== Work to do ==
Reproduce the lines below unchanged, from the line with "country: DK" to the line with "latitude: 3.4150", both included, and leave the pictures out.

== Exercise materials ==
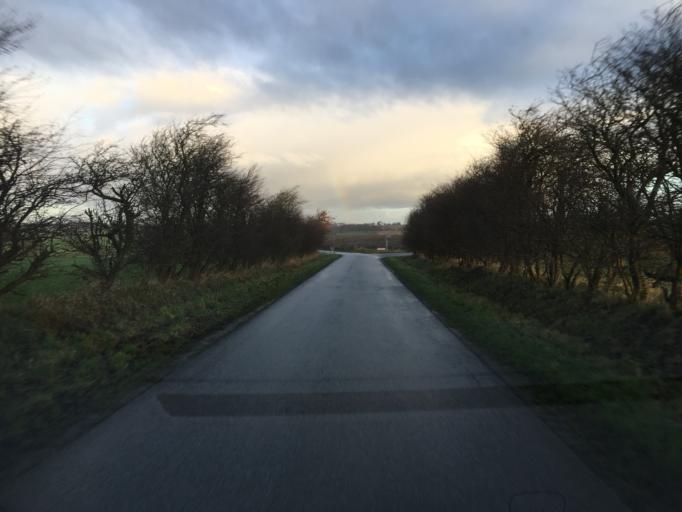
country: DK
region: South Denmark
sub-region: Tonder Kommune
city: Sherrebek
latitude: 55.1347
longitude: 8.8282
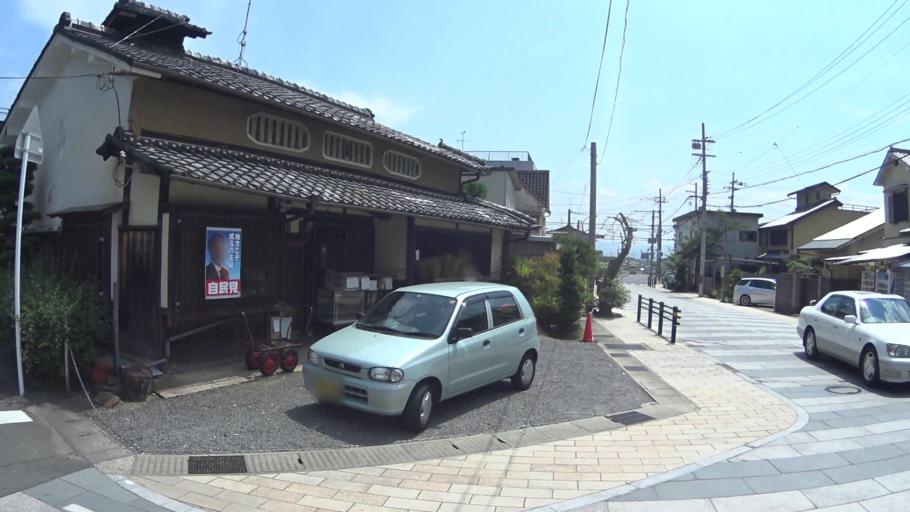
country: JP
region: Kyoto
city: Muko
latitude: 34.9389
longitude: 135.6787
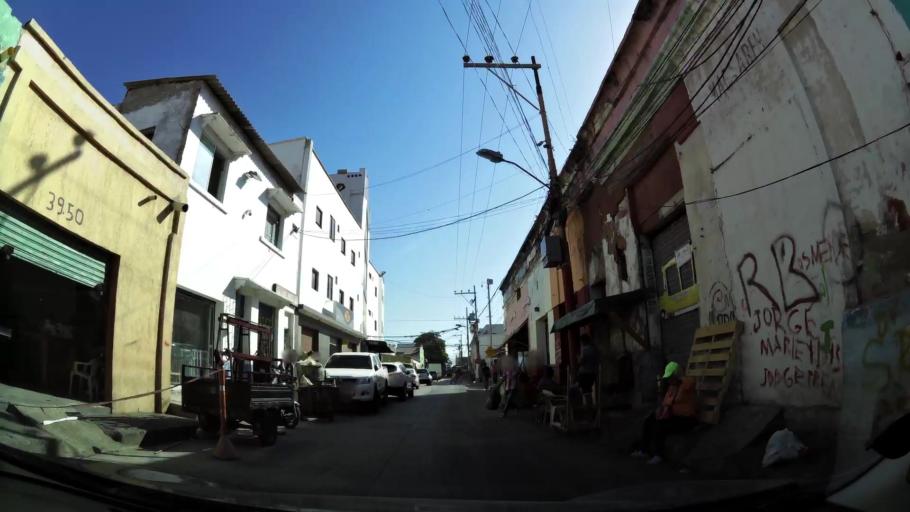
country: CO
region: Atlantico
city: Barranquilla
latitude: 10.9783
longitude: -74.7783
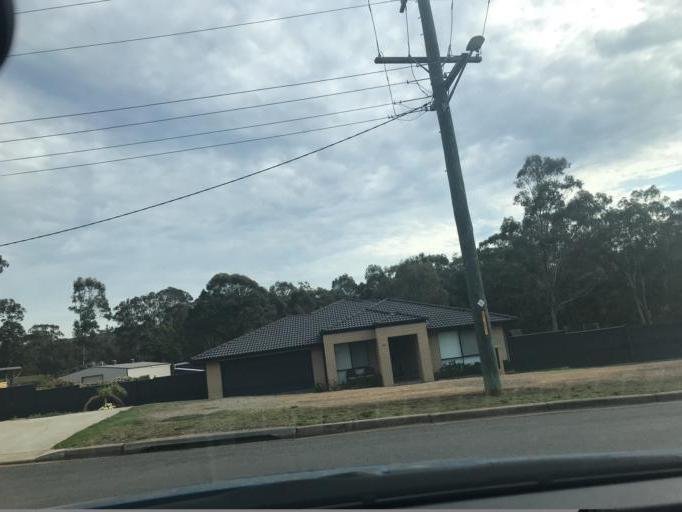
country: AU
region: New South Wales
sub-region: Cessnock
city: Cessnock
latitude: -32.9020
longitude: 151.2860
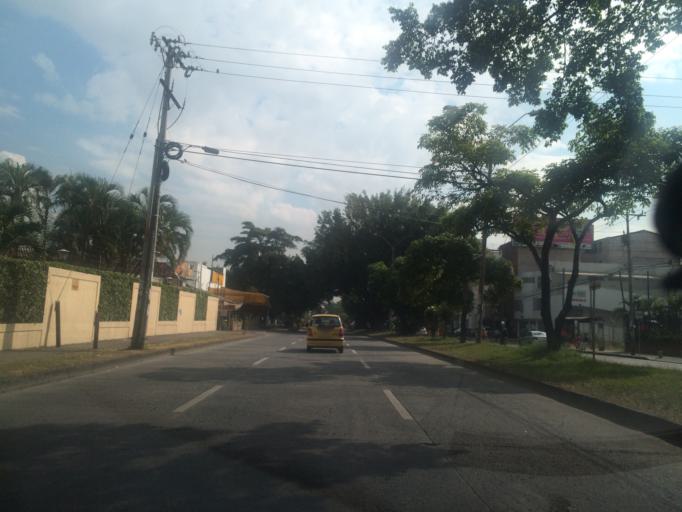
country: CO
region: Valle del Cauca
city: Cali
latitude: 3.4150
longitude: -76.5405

* * *

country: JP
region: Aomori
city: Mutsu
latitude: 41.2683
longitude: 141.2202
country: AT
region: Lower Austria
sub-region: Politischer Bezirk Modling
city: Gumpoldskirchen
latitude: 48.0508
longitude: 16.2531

* * *

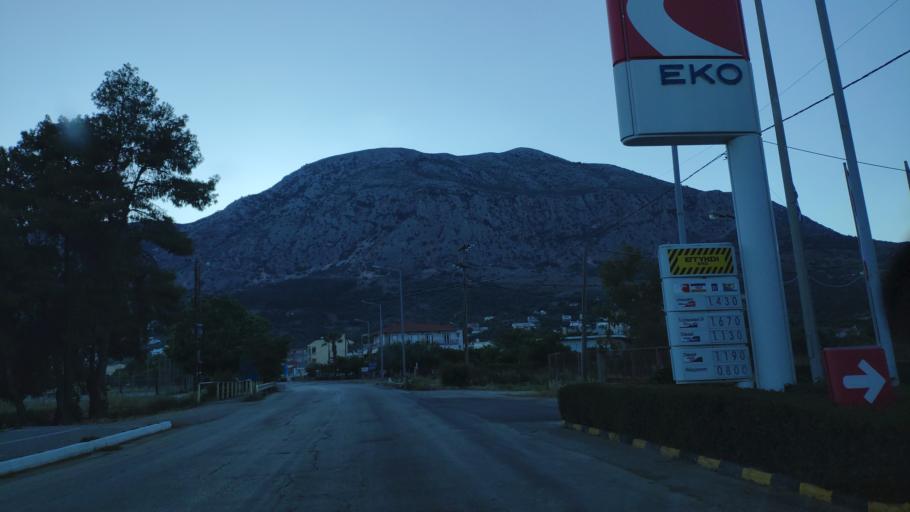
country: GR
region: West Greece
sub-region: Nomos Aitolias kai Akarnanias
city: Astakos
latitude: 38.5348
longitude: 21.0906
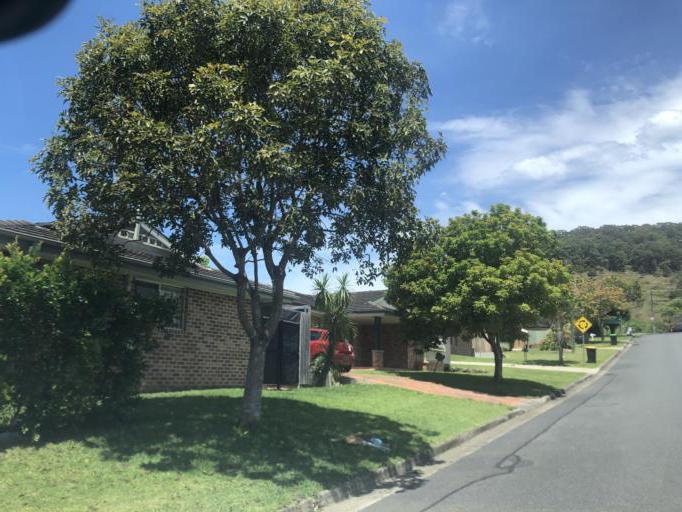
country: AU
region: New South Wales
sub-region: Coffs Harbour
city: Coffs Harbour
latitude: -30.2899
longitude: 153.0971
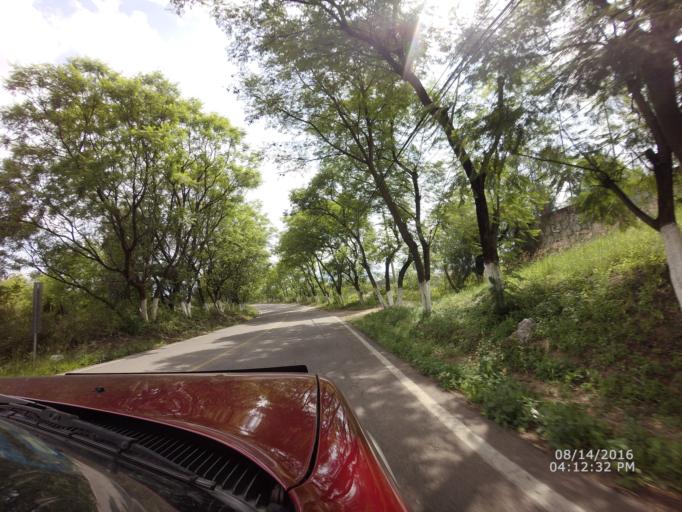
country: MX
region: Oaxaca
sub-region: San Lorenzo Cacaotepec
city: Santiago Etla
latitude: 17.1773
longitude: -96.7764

== Task answer ==
country: DK
region: South Denmark
sub-region: Tonder Kommune
city: Sherrebek
latitude: 55.1347
longitude: 8.8282
country: JP
region: Kyoto
city: Muko
latitude: 34.9389
longitude: 135.6787
country: CO
region: Atlantico
city: Barranquilla
latitude: 10.9783
longitude: -74.7783
country: AU
region: New South Wales
sub-region: Cessnock
city: Cessnock
latitude: -32.9020
longitude: 151.2860
country: CO
region: Valle del Cauca
city: Cali
latitude: 3.4150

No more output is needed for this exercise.